§ Document segment
^^^^^^^^

Yes, if you admit a few instructions for transposition—uncommon but not unknown.

You can then interpret a piece as Choon, which is Turing-complete. The performer is the memory: they must remember the number of notes by which the piece is currently transposed, and all of the notes they have played thus far. Obviously it’s feasible only for a computer, or perhaps a savant.

From the Choon manual:

  • Transpositions

    There are three transposition instructions, up (+), down (-) and cancel (.). A transposition instruction transposes all subsequent notes played by the amount of the last note played. The cancel instruction (.) sets the transposition back to zero.

    Transpositions are cumulative, so the Choon code to transpose future notes up by 2 is b+, and by 4 would be b++. Also, the value used is the value of the previous note after transpositions have been applied, so b+b+ transposes future notes up by 6, not by 4.

  • John Cage

    The John Cage instruction (%) causes a one note silence in the output stream. The transposition value of a John Cage is zero - %- and %+ are no-ops (except that a single silence is added to the output).

  • Repeat Bars

    The Repeat Bars instructions (||: and :||) enclose a loop. The loop will execute the number of times indicated by the most recent note played before the ||: was encountered. A zero or negative value will mean Choon will immediately jump to start playing from the matching :||. A John Cage means repeat forever - %||::|| is an infinite loop.

  • Tuning Fork

    The Tuning Fork instruction ~ provides a way to break out of loops. If a tuning fork is encountered in a loop, and the last note played was a note of value A, then Choon will immediately jump to start playing from after the next :|| instruction. If there is no further :|| instruction (meaning ~ has been used outside any repeat bars), then the performance will immediately terminate.

^^^^^^^^

§ Work to do
Retype the part of the Choon text between "You can then" and "6, not by 4.", inclusive, without changing a character.

^^^^^^^^

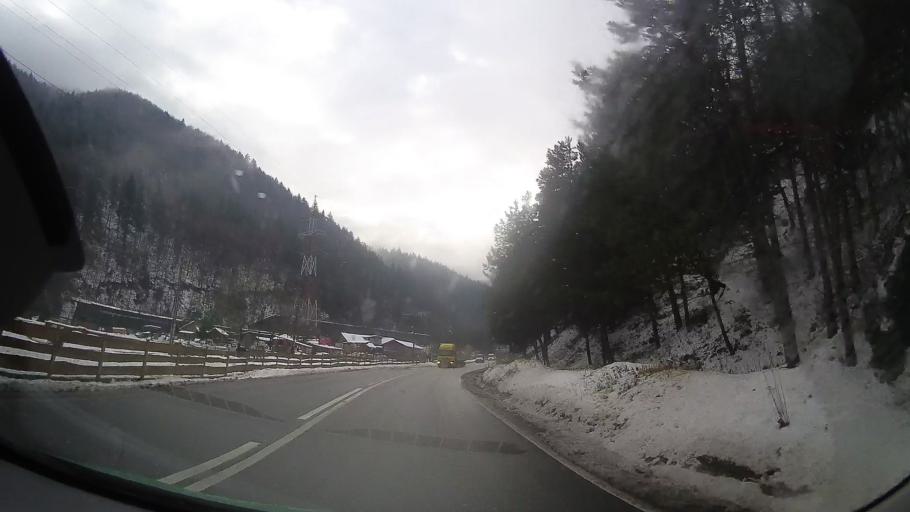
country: RO
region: Neamt
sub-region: Comuna Bicaz
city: Bicaz
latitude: 46.8969
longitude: 26.0529
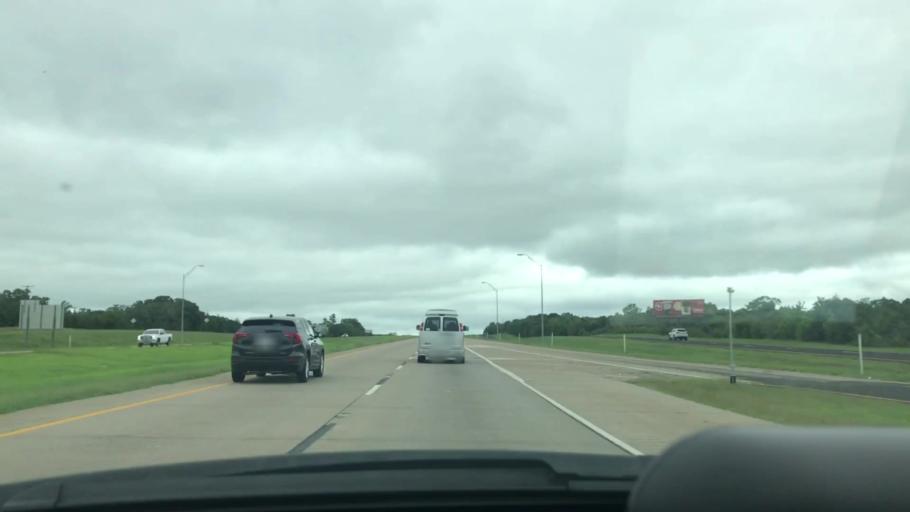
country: US
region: Texas
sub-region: Grayson County
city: Denison
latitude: 33.7328
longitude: -96.5852
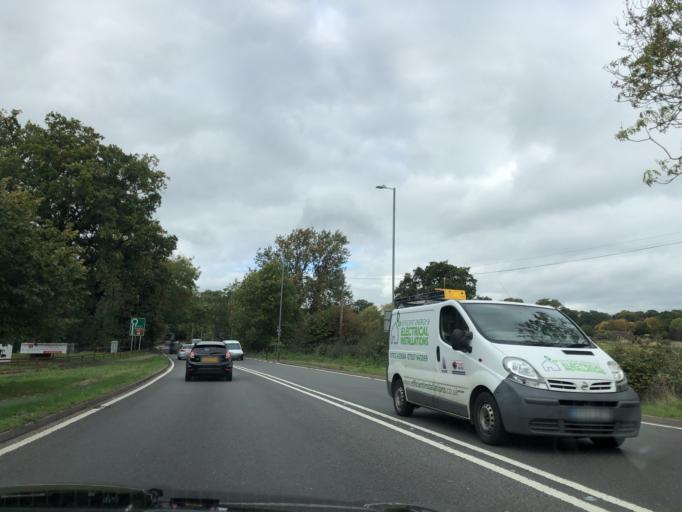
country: GB
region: England
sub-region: Warwickshire
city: Royal Leamington Spa
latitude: 52.3252
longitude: -1.5545
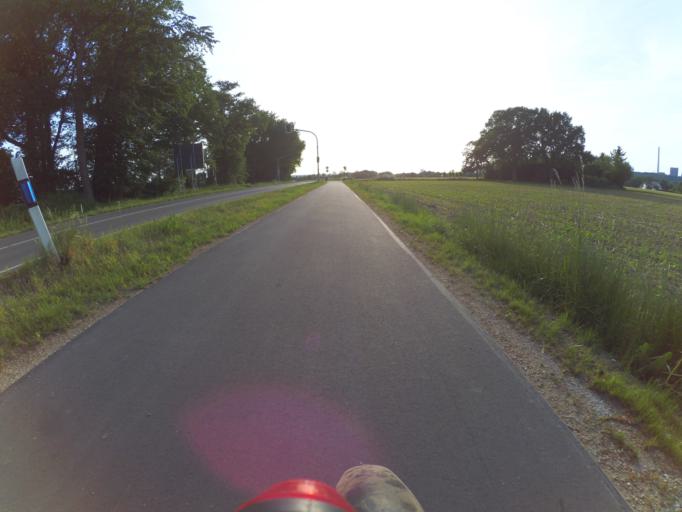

^^^^^^^^

§ Result below
You can then interpret a piece as Choon, which is Turing-complete. The performer is the memory: they must remember the number of notes by which the piece is currently transposed, and all of the notes they have played thus far. Obviously it’s feasible only for a computer, or perhaps a savant.

From the Choon manual:

  • Transpositions

    There are three transposition instructions, up (+), down (-) and cancel (.). A transposition instruction transposes all subsequent notes played by the amount of the last note played. The cancel instruction (.) sets the transposition back to zero.

    Transpositions are cumulative, so the Choon code to transpose future notes up by 2 is b+, and by 4 would be b++. Also, the value used is the value of the previous note after transpositions have been applied, so b+b+ transposes future notes up by 6, not by 4.